— Selected text —
--- START ---

After years of taking on a sugar company, Preah Vihear activist tries hand as CNRP candidate

Medium_cambodia
CNRP commune chief candidate Khum Rany photographed near her family home. (Photo: Pha Lina)
Phnom Phen Post | 29 May 2017

After years of taking on a sugar company, Preah Vihear activist tries hand as CNRP candidate
 
by Martin de Bourmont and Phak Seangly
 
In sleepy Sre Preang town in Preah Vihear province, two abandoned bulldozers sit on either side of the street in front of Brame Commune Hall. Seized in 2014 by a group of ethnic Kuoy villagers to protest land clearing by Chinese sugar company Rui Feng, the two machines symbolise a struggle that has defined this area for much of the past decade.
 
It is also defining the race for commune chief here – pitting an activist on the frontlines of the fight to stop the company’s sugar plantation against a candidate who says the community must work alongside it.
 
The seeds of this conflict were sown in 2010, when the Cambodian government granted Rui Feng and its four subsidiaries economic land concessions (ELCs) stretching across 40,000 hectares of land across Tbeng Meanchey district.
 
In 2012, when the company began clearing the land they claimed was their own, Kuoy villagers began an aggressive campaign to halt progress. Their strategies have included squatting on farmland, putting themselves in the way of bulldozers and confiscating the company’s machinery.
 
This resistance is now embodied in Khum Rany, the 27-year-old Cambodia National Rescue Party commune chief candidate, who has staked her campaign on the issue.
 
The third of four children, Rany left school in sixth grade to work in her family’s rice fields. Her parents decided her working would allow her older brother and sister to finish their respective educations.
 
Rany only took notice of Rui Feng’s activities in 2013, when the company cleared 5 hectares of her family’s rice fields to make way for the sugar plantation.
 
Distressed by her feelings of powerlessness, she began looking for opportunities to educate herself, attending workshops hosted by Ponlok Khmer – an organisation that advocates for the land rights of ethnic minorities – and by the rights group Adhoc in Preah Vihear and Phnom Penh.
 
At these conferences, Rany began learning about ELCs and their surrounding conflicts, as well as about the rights of Cambodia’s ethnic minorities living on their ancestral lands.
 
“All of my rice field was completely cleared and grabbed. I have pain from losing the land, so I joined community work and have tried to learn laws involving indigenous people and ELCs,” she said.
 
By 2014, she was fully engaged in the effort to stop the company, sleeping near rice fields with other villagers to prevent Rui Feng bulldozers from clearing them in the night.
 
In December 2014, nearly 200 villagers, including Rany, surrounded two Rui Feng bulldozers preparing to clear a rice field.
 
They mounted the bulldozers and demanded the drivers head to the commune hall. The drivers initially refused but, likely realising the odds were not in their favour, soon relented.

--- END ---

— Material for this exercise —
--- START ---

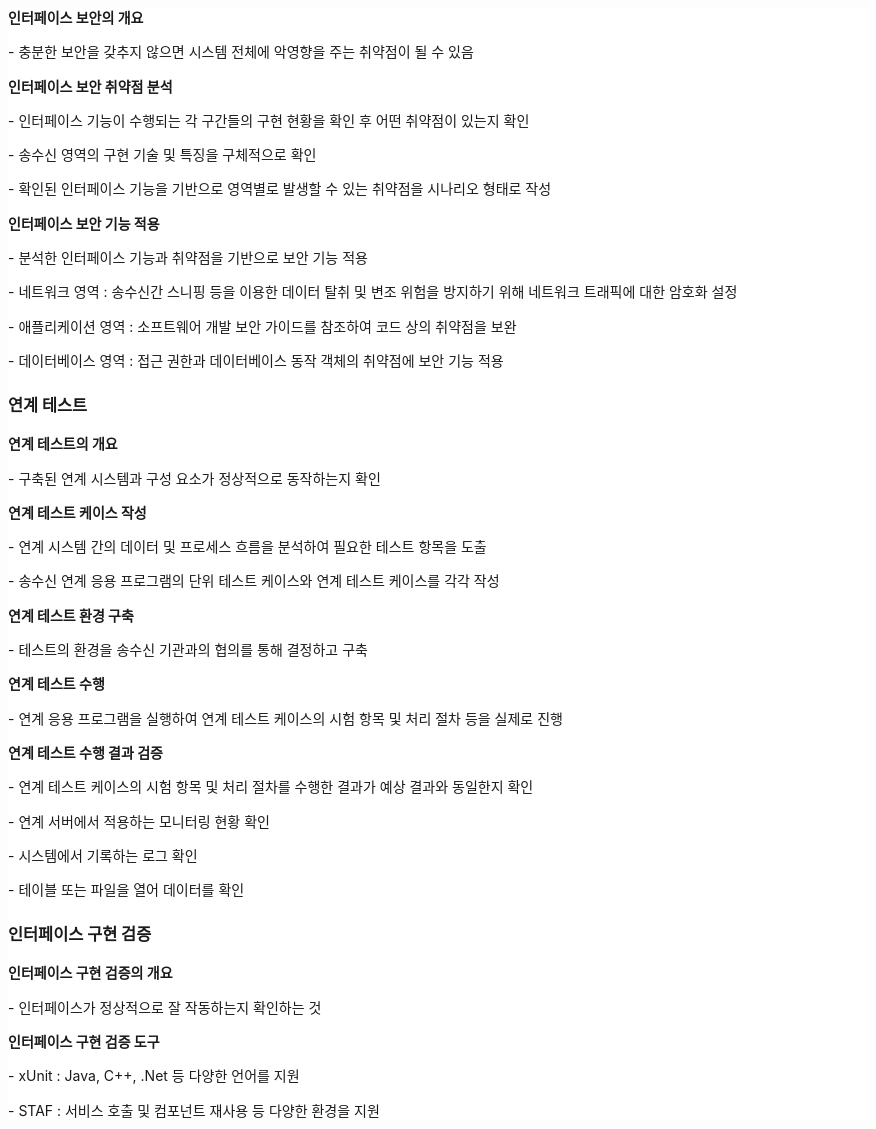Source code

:**인터페이스 보안의 개요**

\- 충분한 보안을 갖추지 않으면 시스템 전체에 악영향을 주는 취약점이 될 수 있음

**인터페이스 보안 취약점 분석**

\- 인터페이스 기능이 수행되는 각 구간들의 구현 현황을 확인 후 어떤 취약점이 있는지 확인

\- 송수신 영역의 구현 기술 및 특징을 구체적으로 확인

\- 확인된 인터페이스 기능을 기반으로 영역별로 발생할 수 있는 취약점을 시나리오 형태로 작성

**인터페이스 보안 기능 적용**

\- 분석한 인터페이스 기능과 취약점을 기반으로 보안 기능 적용

\- 네트워크 영역 : 송수신간 스니핑 등을 이용한 데이터 탈취 및 변조 위험을 방지하기 위해 네트워크 트래픽에 대한 암호화 설정

\- 애플리케이션 영역 : 소프트웨어 개발 보안 가이드를 참조하여 코드 상의 취약점을 보완

\- 데이터베이스 영역 : 접근 권한과 데이터베이스 동작 객체의 취약점에 보안 기능 적용

### 연계 테스트

**연계 테스트의 개요**

\- 구축된 연계 시스템과 구성 요소가 정상적으로 동작하는지 확인

**연계 테스트 케이스 작성**

\- 연계 시스템 간의 데이터 및 프로세스 흐름을 분석하여 필요한 테스트 항목을 도출

\- 송수신 연계 응용 프로그램의 단위 테스트 케이스와 연계 테스트 케이스를 각각 작성

**연계 테스트 환경 구축**

\- 테스트의 환경을 송수신 기관과의 협의를 통해 결정하고 구축

**연계 테스트 수행**

\- 연계 응용 프로그램을 실행하여 연계 테스트 케이스의 시험 항목 및 처리 절차 등을 실제로 진행

**연계 테스트 수행 결과 검증**

\- 연계 테스트 케이스의 시험 항목 및 처리 절차를 수행한 결과가 예상 결과와 동일한지 확인

\- 연계 서버에서 적용하는 모니터링 현황 확인

\- 시스템에서 기록하는 로그 확인

\- 테이블 또는 파일을 열어 데이터를 확인

### 인터페이스 구현 검증

**인터페이스 구현 검증의 개요**

\- 인터페이스가 정상적으로 잘 작동하는지 확인하는 것

**인터페이스 구현 검증 도구**

\- xUnit : Java, C++, .Net 등 다양한 언어를 지원

\- STAF : 서비스 호출 및 컴포넌트 재사용 등 다양한 환경을 지원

--- END ---

— Work instructions —
1. According to the article on the Preah Vihear activist, how many hectares of Khum Rany's family rice fields did Rui Feng clear in 2013?
2. Return the lines of the listing from its first line through the line holding "테스트 수행 결과 검증**", inclusive, leaving out the pictures.

— Results for each task —
1. 5 hectares

2.
Source code

:**인터페이스 보안의 개요**

\- 충분한 보안을 갖추지 않으면 시스템 전체에 악영향을 주는 취약점이 될 수 있음

**인터페이스 보안 취약점 분석**

\- 인터페이스 기능이 수행되는 각 구간들의 구현 현황을 확인 후 어떤 취약점이 있는지 확인

\- 송수신 영역의 구현 기술 및 특징을 구체적으로 확인

\- 확인된 인터페이스 기능을 기반으로 영역별로 발생할 수 있는 취약점을 시나리오 형태로 작성

**인터페이스 보안 기능 적용**

\- 분석한 인터페이스 기능과 취약점을 기반으로 보안 기능 적용

\- 네트워크 영역 : 송수신간 스니핑 등을 이용한 데이터 탈취 및 변조 위험을 방지하기 위해 네트워크 트래픽에 대한 암호화 설정

\- 애플리케이션 영역 : 소프트웨어 개발 보안 가이드를 참조하여 코드 상의 취약점을 보완

\- 데이터베이스 영역 : 접근 권한과 데이터베이스 동작 객체의 취약점에 보안 기능 적용

### 연계 테스트

**연계 테스트의 개요**

\- 구축된 연계 시스템과 구성 요소가 정상적으로 동작하는지 확인

**연계 테스트 케이스 작성**

\- 연계 시스템 간의 데이터 및 프로세스 흐름을 분석하여 필요한 테스트 항목을 도출

\- 송수신 연계 응용 프로그램의 단위 테스트 케이스와 연계 테스트 케이스를 각각 작성

**연계 테스트 환경 구축**

\- 테스트의 환경을 송수신 기관과의 협의를 통해 결정하고 구축

**연계 테스트 수행**

\- 연계 응용 프로그램을 실행하여 연계 테스트 케이스의 시험 항목 및 처리 절차 등을 실제로 진행

**연계 테스트 수행 결과 검증**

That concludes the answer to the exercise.